• ASSIGNMENT
Could you substitute "Source text" for every "Source code" in the lines below and write them out again with nothing else changed? Leave the pictures out of your answer.

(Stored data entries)
== == ==

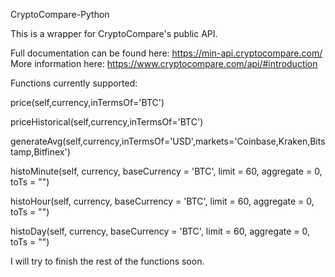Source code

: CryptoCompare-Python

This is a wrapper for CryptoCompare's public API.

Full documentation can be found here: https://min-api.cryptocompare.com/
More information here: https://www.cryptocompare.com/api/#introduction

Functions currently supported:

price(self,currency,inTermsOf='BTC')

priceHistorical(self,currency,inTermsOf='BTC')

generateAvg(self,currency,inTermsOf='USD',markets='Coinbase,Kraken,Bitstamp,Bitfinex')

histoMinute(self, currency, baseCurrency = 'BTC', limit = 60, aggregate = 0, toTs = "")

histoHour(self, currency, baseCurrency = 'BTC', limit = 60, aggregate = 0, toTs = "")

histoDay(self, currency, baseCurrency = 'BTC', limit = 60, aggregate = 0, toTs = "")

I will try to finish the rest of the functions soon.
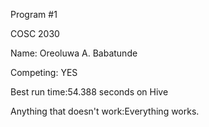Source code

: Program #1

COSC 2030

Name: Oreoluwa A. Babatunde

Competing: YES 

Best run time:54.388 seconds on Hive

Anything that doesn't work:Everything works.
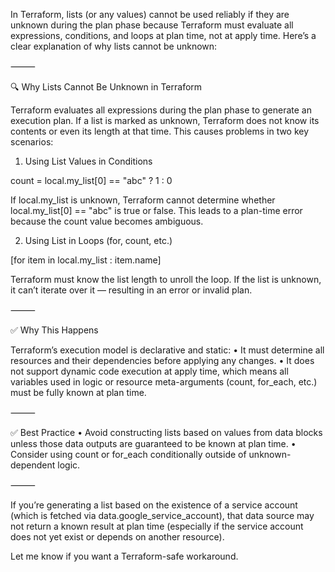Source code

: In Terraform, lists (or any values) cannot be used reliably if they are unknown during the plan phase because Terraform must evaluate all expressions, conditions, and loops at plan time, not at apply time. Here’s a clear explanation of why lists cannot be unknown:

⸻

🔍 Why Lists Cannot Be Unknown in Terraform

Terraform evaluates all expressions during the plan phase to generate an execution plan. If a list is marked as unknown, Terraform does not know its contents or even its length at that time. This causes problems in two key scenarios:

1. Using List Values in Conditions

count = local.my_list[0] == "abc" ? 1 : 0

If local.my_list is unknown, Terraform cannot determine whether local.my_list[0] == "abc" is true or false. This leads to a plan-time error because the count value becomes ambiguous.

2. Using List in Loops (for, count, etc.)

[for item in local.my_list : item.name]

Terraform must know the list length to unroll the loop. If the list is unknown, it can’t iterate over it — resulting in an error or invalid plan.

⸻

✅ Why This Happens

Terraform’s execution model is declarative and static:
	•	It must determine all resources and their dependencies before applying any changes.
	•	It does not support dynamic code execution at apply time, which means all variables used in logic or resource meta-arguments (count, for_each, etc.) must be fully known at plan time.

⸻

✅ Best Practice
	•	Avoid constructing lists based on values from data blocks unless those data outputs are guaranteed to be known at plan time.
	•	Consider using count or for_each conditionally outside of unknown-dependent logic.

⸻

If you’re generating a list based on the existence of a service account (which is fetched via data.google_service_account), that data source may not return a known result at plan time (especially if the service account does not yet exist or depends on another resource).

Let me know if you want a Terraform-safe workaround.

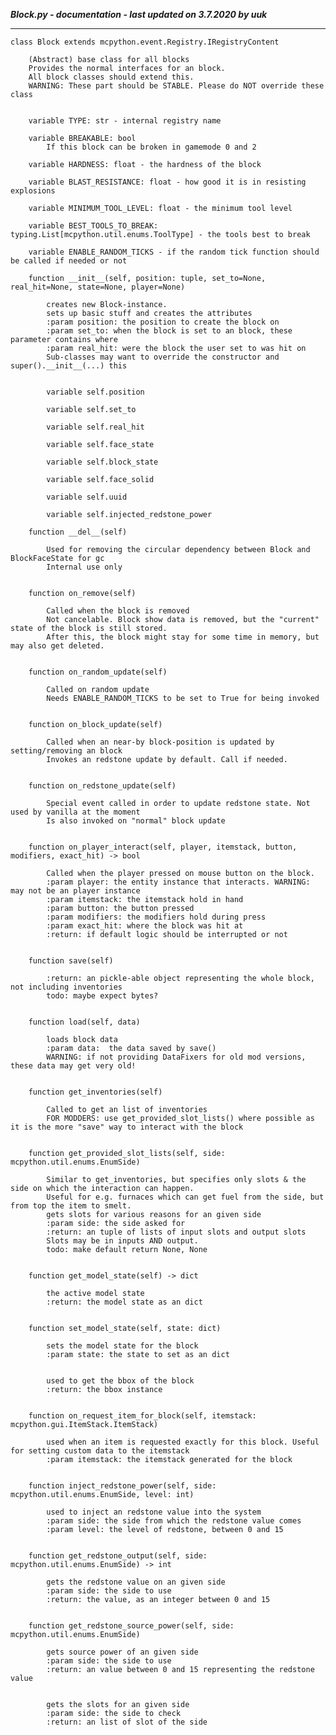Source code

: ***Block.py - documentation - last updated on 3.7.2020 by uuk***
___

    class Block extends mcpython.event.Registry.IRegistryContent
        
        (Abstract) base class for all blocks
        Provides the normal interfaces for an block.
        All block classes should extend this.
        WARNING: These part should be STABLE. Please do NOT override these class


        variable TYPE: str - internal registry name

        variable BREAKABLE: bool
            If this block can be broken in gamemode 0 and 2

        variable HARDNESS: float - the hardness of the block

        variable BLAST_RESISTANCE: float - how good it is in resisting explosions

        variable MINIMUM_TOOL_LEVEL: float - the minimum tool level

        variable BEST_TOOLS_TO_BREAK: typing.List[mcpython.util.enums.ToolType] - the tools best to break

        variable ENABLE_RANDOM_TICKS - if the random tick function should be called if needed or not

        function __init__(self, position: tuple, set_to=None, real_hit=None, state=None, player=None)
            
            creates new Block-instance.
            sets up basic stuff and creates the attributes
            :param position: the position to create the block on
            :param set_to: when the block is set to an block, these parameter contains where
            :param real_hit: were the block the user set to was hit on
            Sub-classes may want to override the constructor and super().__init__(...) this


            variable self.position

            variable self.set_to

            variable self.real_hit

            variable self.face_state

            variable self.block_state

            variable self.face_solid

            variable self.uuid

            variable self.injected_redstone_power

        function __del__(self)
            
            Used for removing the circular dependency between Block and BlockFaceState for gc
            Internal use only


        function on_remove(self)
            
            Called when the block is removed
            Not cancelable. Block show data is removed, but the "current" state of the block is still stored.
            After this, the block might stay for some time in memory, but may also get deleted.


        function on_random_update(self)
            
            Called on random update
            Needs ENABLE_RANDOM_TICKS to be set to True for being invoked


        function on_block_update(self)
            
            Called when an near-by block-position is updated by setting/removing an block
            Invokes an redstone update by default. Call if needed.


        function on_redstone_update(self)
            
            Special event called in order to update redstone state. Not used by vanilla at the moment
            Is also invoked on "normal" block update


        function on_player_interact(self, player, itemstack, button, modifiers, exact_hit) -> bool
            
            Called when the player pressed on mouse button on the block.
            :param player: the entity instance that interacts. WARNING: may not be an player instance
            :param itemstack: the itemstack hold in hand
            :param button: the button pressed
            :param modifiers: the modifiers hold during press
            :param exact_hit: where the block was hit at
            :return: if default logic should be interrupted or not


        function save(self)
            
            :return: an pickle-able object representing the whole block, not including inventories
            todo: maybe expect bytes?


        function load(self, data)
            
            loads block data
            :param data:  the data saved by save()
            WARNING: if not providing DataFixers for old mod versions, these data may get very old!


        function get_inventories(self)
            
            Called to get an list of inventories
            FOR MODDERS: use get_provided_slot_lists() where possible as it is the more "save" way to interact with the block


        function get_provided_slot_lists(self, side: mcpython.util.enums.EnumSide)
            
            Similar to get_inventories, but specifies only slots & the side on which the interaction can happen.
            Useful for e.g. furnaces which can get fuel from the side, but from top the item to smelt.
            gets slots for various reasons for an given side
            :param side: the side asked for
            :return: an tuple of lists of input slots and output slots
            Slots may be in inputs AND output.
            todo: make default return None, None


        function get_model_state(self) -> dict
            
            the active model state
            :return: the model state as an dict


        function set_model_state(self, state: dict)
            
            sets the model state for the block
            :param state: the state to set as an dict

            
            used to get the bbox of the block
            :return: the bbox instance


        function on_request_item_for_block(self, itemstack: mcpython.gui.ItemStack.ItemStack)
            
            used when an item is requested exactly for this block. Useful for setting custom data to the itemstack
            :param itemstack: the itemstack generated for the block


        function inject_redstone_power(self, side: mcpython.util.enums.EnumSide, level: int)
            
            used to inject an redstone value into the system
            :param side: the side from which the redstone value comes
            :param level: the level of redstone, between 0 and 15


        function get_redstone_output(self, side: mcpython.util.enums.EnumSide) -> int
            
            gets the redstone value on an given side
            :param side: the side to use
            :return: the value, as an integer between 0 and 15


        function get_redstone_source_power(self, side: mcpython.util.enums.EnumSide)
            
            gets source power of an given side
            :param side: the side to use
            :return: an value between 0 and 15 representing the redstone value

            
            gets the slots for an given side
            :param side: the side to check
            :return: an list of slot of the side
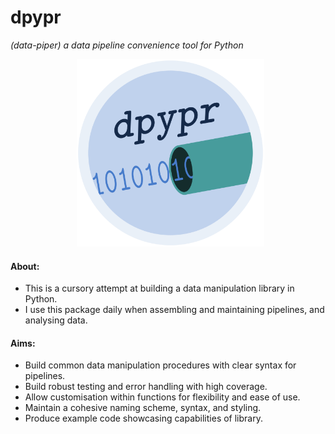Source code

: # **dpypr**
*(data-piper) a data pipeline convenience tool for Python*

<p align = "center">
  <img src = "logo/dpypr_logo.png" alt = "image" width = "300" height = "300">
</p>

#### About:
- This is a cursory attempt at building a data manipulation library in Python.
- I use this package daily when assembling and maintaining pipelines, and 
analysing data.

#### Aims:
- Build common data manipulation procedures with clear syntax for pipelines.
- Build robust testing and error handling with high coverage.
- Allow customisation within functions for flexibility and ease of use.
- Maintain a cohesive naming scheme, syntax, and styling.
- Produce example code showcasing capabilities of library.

== == ==

• WRITTEN RESPONSE
Source text

: CryptoCompare-Python

This is a wrapper for CryptoCompare's public API.

Full documentation can be found here: https://min-api.cryptocompare.com/
More information here: https://www.cryptocompare.com/api/#introduction

Functions currently supported:

price(self,currency,inTermsOf='BTC')

priceHistorical(self,currency,inTermsOf='BTC')

generateAvg(self,currency,inTermsOf='USD',markets='Coinbase,Kraken,Bitstamp,Bitfinex')

histoMinute(self, currency, baseCurrency = 'BTC', limit = 60, aggregate = 0, toTs = "")

histoHour(self, currency, baseCurrency = 'BTC', limit = 60, aggregate = 0, toTs = "")

histoDay(self, currency, baseCurrency = 'BTC', limit = 60, aggregate = 0, toTs = "")

I will try to finish the rest of the functions soon.
Source text

: Program #1

COSC 2030

Name: Oreoluwa A. Babatunde

Competing: YES 

Best run time:54.388 seconds on Hive

Anything that doesn't work:Everything works.
Source text

: In Terraform, lists (or any values) cannot be used reliably if they are unknown during the plan phase because Terraform must evaluate all expressions, conditions, and loops at plan time, not at apply time. Here’s a clear explanation of why lists cannot be unknown:

⸻

🔍 Why Lists Cannot Be Unknown in Terraform

Terraform evaluates all expressions during the plan phase to generate an execution plan. If a list is marked as unknown, Terraform does not know its contents or even its length at that time. This causes problems in two key scenarios:

1. Using List Values in Conditions

count = local.my_list[0] == "abc" ? 1 : 0

If local.my_list is unknown, Terraform cannot determine whether local.my_list[0] == "abc" is true or false. This leads to a plan-time error because the count value becomes ambiguous.

2. Using List in Loops (for, count, etc.)

[for item in local.my_list : item.name]

Terraform must know the list length to unroll the loop. If the list is unknown, it can’t iterate over it — resulting in an error or invalid plan.

⸻

✅ Why This Happens

Terraform’s execution model is declarative and static:
	•	It must determine all resources and their dependencies before applying any changes.
	•	It does not support dynamic code execution at apply time, which means all variables used in logic or resource meta-arguments (count, for_each, etc.) must be fully known at plan time.

⸻

✅ Best Practice
	•	Avoid constructing lists based on values from data blocks unless those data outputs are guaranteed to be known at plan time.
	•	Consider using count or for_each conditionally outside of unknown-dependent logic.

⸻

If you’re generating a list based on the existence of a service account (which is fetched via data.google_service_account), that data source may not return a known result at plan time (especially if the service account does not yet exist or depends on another resource).

Let me know if you want a Terraform-safe workaround.

Source text

: ***Block.py - documentation - last updated on 3.7.2020 by uuk***
___

    class Block extends mcpython.event.Registry.IRegistryContent
        
        (Abstract) base class for all blocks
        Provides the normal interfaces for an block.
        All block classes should extend this.
        WARNING: These part should be STABLE. Please do NOT override these class


        variable TYPE: str - internal registry name

        variable BREAKABLE: bool
            If this block can be broken in gamemode 0 and 2

        variable HARDNESS: float - the hardness of the block

        variable BLAST_RESISTANCE: float - how good it is in resisting explosions

        variable MINIMUM_TOOL_LEVEL: float - the minimum tool level

        variable BEST_TOOLS_TO_BREAK: typing.List[mcpython.util.enums.ToolType] - the tools best to break

        variable ENABLE_RANDOM_TICKS - if the random tick function should be called if needed or not

        function __init__(self, position: tuple, set_to=None, real_hit=None, state=None, player=None)
            
            creates new Block-instance.
            sets up basic stuff and creates the attributes
            :param position: the position to create the block on
            :param set_to: when the block is set to an block, these parameter contains where
            :param real_hit: were the block the user set to was hit on
            Sub-classes may want to override the constructor and super().__init__(...) this


            variable self.position

            variable self.set_to

            variable self.real_hit

            variable self.face_state

            variable self.block_state

            variable self.face_solid

            variable self.uuid

            variable self.injected_redstone_power

        function __del__(self)
            
            Used for removing the circular dependency between Block and BlockFaceState for gc
            Internal use only


        function on_remove(self)
            
            Called when the block is removed
            Not cancelable. Block show data is removed, but the "current" state of the block is still stored.
            After this, the block might stay for some time in memory, but may also get deleted.


        function on_random_update(self)
            
            Called on random update
            Needs ENABLE_RANDOM_TICKS to be set to True for being invoked


        function on_block_update(self)
            
            Called when an near-by block-position is updated by setting/removing an block
            Invokes an redstone update by default. Call if needed.


        function on_redstone_update(self)
            
            Special event called in order to update redstone state. Not used by vanilla at the moment
            Is also invoked on "normal" block update


        function on_player_interact(self, player, itemstack, button, modifiers, exact_hit) -> bool
            
            Called when the player pressed on mouse button on the block.
            :param player: the entity instance that interacts. WARNING: may not be an player instance
            :param itemstack: the itemstack hold in hand
            :param button: the button pressed
            :param modifiers: the modifiers hold during press
            :param exact_hit: where the block was hit at
            :return: if default logic should be interrupted or not


        function save(self)
            
            :return: an pickle-able object representing the whole block, not including inventories
            todo: maybe expect bytes?


        function load(self, data)
            
            loads block data
            :param data:  the data saved by save()
            WARNING: if not providing DataFixers for old mod versions, these data may get very old!


        function get_inventories(self)
            
            Called to get an list of inventories
            FOR MODDERS: use get_provided_slot_lists() where possible as it is the more "save" way to interact with the block


        function get_provided_slot_lists(self, side: mcpython.util.enums.EnumSide)
            
            Similar to get_inventories, but specifies only slots & the side on which the interaction can happen.
            Useful for e.g. furnaces which can get fuel from the side, but from top the item to smelt.
            gets slots for various reasons for an given side
            :param side: the side asked for
            :return: an tuple of lists of input slots and output slots
            Slots may be in inputs AND output.
            todo: make default return None, None


        function get_model_state(self) -> dict
            
            the active model state
            :return: the model state as an dict


        function set_model_state(self, state: dict)
            
            sets the model state for the block
            :param state: the state to set as an dict

            
            used to get the bbox of the block
            :return: the bbox instance


        function on_request_item_for_block(self, itemstack: mcpython.gui.ItemStack.ItemStack)
            
            used when an item is requested exactly for this block. Useful for setting custom data to the itemstack
            :param itemstack: the itemstack generated for the block


        function inject_redstone_power(self, side: mcpython.util.enums.EnumSide, level: int)
            
            used to inject an redstone value into the system
            :param side: the side from which the redstone value comes
            :param level: the level of redstone, between 0 and 15


        function get_redstone_output(self, side: mcpython.util.enums.EnumSide) -> int
            
            gets the redstone value on an given side
            :param side: the side to use
            :return: the value, as an integer between 0 and 15


        function get_redstone_source_power(self, side: mcpython.util.enums.EnumSide)
            
            gets source power of an given side
            :param side: the side to use
            :return: an value between 0 and 15 representing the redstone value

            
            gets the slots for an given side
            :param side: the side to check
            :return: an list of slot of the side
Source text

: # **dpypr**
*(data-piper) a data pipeline convenience tool for Python*

<p align = "center">
  <img src = "logo/dpypr_logo.png" alt = "image" width = "300" height = "300">
</p>

#### About:
- This is a cursory attempt at building a data manipulation library in Python.
- I use this package daily when assembling and maintaining pipelines, and 
analysing data.

#### Aims:
- Build common data manipulation procedures with clear syntax for pipelines.
- Build robust testing and error handling with high coverage.
- Allow customisation within functions for flexibility and ease of use.
- Maintain a cohesive naming scheme, syntax, and styling.
- Produce example code showcasing capabilities of library.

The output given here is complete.